Konduktivitas termal yang baik: Konduktivitas termal grafit 100 kali lipat dari baja, sehingga wadah grafit dapat dipanaskan secara merata dan mengurangi kehilangan panas.
Ketahanan korosi: Grafit memiliki stabilitas kimia yang baik dan dapat menahan media korosif seperti asam dan basa.

Cara mengawetkan cawan grafit
Untuk memperpanjang masa pakai cawan grafit, metode pengawetan berikut harus diperhatikan:
Pelestarian kering: Permukaan wadah grafit memiliki lapisan glasir yang mencegahnya dari oksidasi dan korosi. Jika wadah grafit basah, lapisan glasir akan terlepas sehingga menyebabkan wadah teroksidasi dan menimbulkan korosi. Oleh karena itu, cawan lebur grafit harus disimpan di tempat yang kering dan ditutup dengan kantong plastik atau kertas yang diminyaki.

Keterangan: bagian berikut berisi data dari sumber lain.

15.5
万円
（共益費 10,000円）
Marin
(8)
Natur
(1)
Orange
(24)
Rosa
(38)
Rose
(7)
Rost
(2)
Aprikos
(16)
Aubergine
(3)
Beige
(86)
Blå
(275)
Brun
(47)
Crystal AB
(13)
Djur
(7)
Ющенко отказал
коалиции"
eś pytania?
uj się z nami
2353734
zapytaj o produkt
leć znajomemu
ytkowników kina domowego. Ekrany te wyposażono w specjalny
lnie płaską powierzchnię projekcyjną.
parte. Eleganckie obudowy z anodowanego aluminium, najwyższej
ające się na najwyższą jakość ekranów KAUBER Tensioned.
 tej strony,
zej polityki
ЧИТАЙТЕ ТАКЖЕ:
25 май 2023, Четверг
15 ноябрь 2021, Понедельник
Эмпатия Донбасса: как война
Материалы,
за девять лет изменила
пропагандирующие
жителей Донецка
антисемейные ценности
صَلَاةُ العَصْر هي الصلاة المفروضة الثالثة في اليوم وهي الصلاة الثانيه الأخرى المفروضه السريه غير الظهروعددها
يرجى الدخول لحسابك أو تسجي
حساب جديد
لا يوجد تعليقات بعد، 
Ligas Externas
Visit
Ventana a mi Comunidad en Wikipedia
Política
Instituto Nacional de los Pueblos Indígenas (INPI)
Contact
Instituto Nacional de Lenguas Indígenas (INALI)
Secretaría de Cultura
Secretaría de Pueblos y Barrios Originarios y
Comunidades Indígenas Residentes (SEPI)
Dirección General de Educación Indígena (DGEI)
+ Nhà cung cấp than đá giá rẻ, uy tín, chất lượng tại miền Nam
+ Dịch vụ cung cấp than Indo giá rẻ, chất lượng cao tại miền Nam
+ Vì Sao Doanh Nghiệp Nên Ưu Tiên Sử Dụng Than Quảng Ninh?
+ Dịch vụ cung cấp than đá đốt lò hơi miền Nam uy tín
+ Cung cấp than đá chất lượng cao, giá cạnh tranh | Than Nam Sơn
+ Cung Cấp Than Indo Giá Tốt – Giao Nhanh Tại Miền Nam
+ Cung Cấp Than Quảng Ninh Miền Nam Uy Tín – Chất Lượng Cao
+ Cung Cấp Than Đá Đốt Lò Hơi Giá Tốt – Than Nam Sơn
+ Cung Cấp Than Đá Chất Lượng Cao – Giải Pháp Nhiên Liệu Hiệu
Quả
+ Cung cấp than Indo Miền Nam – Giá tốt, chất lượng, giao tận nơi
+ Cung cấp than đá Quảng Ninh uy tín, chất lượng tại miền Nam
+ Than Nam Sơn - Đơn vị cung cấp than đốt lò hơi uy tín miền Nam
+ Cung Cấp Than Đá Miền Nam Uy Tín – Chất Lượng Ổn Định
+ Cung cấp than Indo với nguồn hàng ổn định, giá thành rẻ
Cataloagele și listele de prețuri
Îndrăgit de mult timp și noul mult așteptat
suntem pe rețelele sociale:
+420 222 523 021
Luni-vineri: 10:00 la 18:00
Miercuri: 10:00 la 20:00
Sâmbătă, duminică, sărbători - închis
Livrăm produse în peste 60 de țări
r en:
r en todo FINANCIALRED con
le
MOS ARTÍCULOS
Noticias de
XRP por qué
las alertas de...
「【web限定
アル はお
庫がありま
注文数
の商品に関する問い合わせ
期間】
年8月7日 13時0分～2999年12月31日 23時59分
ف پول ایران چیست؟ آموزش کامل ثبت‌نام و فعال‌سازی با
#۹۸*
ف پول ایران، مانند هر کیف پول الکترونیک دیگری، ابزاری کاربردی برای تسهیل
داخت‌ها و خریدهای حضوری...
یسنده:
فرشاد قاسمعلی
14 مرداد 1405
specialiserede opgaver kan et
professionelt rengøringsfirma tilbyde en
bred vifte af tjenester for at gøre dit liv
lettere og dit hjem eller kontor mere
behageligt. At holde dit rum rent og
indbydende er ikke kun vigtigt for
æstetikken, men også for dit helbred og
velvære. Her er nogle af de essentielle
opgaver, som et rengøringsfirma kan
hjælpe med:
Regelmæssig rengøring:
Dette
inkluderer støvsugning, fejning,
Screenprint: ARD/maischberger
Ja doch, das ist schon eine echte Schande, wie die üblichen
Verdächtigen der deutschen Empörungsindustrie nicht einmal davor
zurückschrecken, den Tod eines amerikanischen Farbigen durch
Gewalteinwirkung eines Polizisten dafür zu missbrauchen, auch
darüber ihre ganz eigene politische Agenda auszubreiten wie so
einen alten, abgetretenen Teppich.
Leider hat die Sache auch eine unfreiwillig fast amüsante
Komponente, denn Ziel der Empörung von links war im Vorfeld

Penghindaran tabrakan: Cawan grafit rapuh meskipun memiliki kekuatan tinggi. Dalam proses penanganan dan penggunaan, penanganan harus diperhatikan dengan hati-hati agar tidak terjadi benturan dan terjatuh.
Penggunaan wajar: Saat menggunakan cawan lebur grafit, hal-hal berikut harus diperhatikan:
Ini harus dipanaskan terlebih dahulu sebelum digunakan agar wadah secara bertahap menghangat hingga suhu yang diinginkan.
Perhatian harus diberikan pada keseragaman saat memberi makan, dan pemanasan lokal harus dihindari terlalu keras.
Saat melelehkan logam, suhu harus dikontrol untuk menghindari panas berlebih.
Itu harus dibersihkan tepat waktu setelah digunakan untuk mencegah residu merusak wadah.